▶ _Exercise instructions_:
1. In the Grosswald biography, under what pseudonym were Grosswald's first three scientific papers published?
2. Extend the Grosswald biography, picking up after its final sentence.

*** Text segment Section Begins ***

Grosswald was born on December 15, 1912 in Bucharest, Romania. He received a Master's degree from the University of Bucharest in 1933.

Grosswald was Jewish, and fled from the Nazis to Paris in the late 1930s, then to Orléans, then through Spain to Cuba where he spent the rest of World War II. He moved to Puerto Rico in 1946 and then to the United States in 1948. He received his PhD under Hans Rademacher from the University of Pennsylvania in 1950.

Grosswald died April 11, 1989 in Narberth, Pennsylvania.

Grosswald's first three scientific papers, written while he was in Cuba, were published under the pseudonym E.G. Garnea.

After receiving his PhD in 1950, Grosswald taught at the University of Pennsylvania from 1952 to 1968 and then moved to Temple University and stayed until his retirement in 1980. He also held positions at the University of Saskatchewan (1950), Institute for Advanced Study (1951), the Technion (1980 – 1981), Swarthmore College (1982), and the University of Pennsylvania (1984).

*** Text segment Section Ends ***
*** Recorded information Section Begins ***

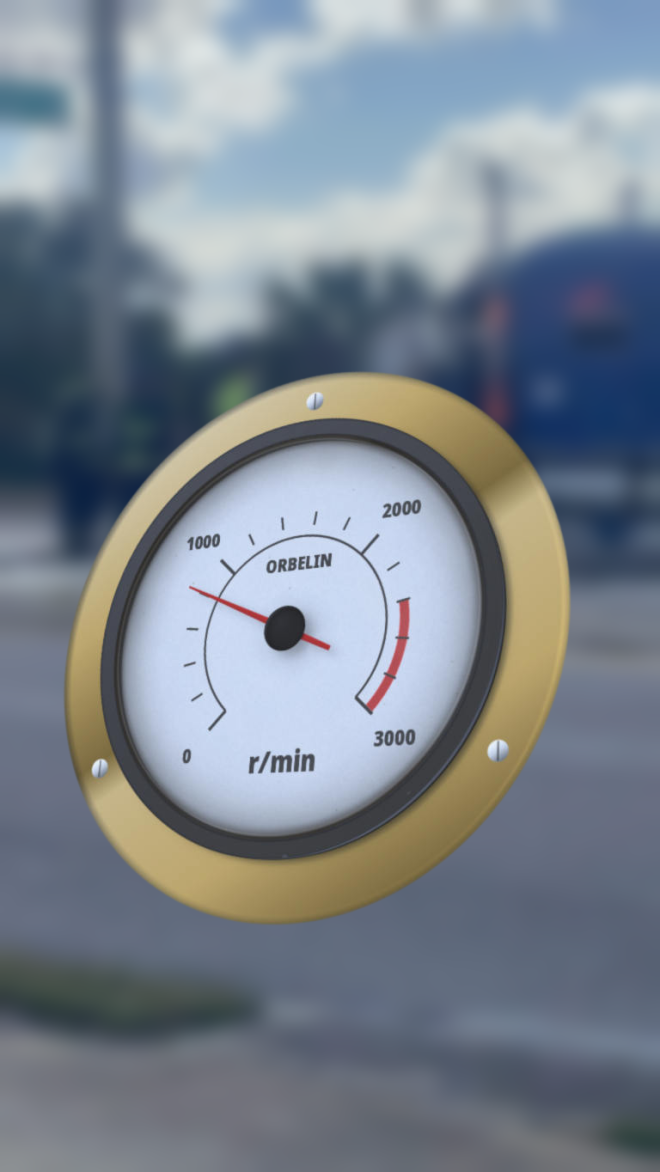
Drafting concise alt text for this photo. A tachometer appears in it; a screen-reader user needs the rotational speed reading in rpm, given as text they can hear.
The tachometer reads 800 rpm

*** Recorded information Section Ends ***
*** Recorded information Section Begins ***

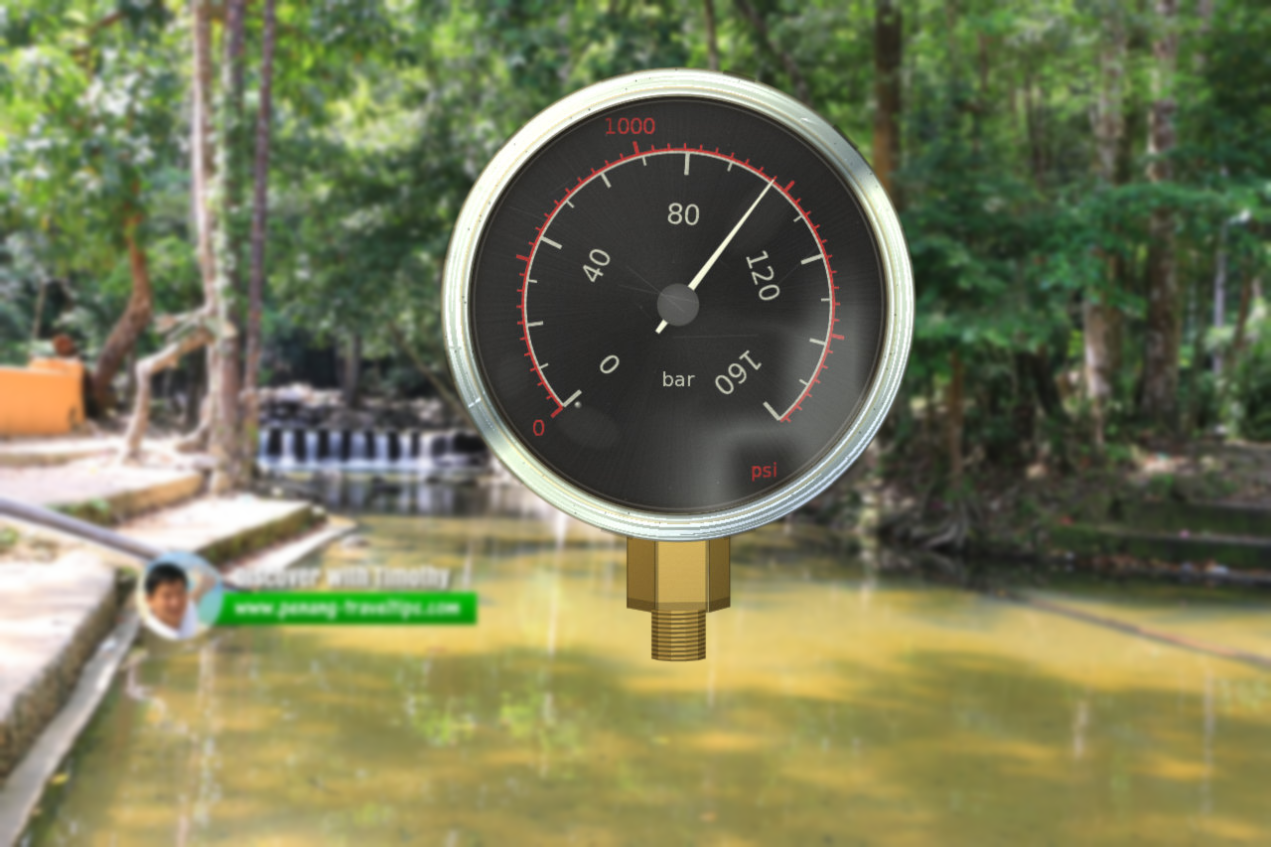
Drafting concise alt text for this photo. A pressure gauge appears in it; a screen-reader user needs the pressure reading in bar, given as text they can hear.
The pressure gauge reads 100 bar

*** Recorded information Section Ends ***

▶ _Answer list_:
1. E.G. Garnea

2.
Grosswald completed some works of his teacher Hans Rademacher, who died in 1969. Rademacher had prepared notes for an Earle Raymond Hedrick Lecture in Boulder, Colorado, in 1963 on Dedekind sums, but fell ill, and Grosswald gave the lecture for him. After Rademacher's death, Grosswald edited and completed the notes and published them in the Carus Mathematical Monographs series as Dedekind Sums. He also edited for publication Rademacher's posthumous textbook Topics in Analytic Number Theory.

Grosswald was elected to the Board of Governors of the Mathematical Association of America for 1965 – 1968. Temple University's Mathematics Department annually sponsors the Emil Grosswald Memorial Lectures.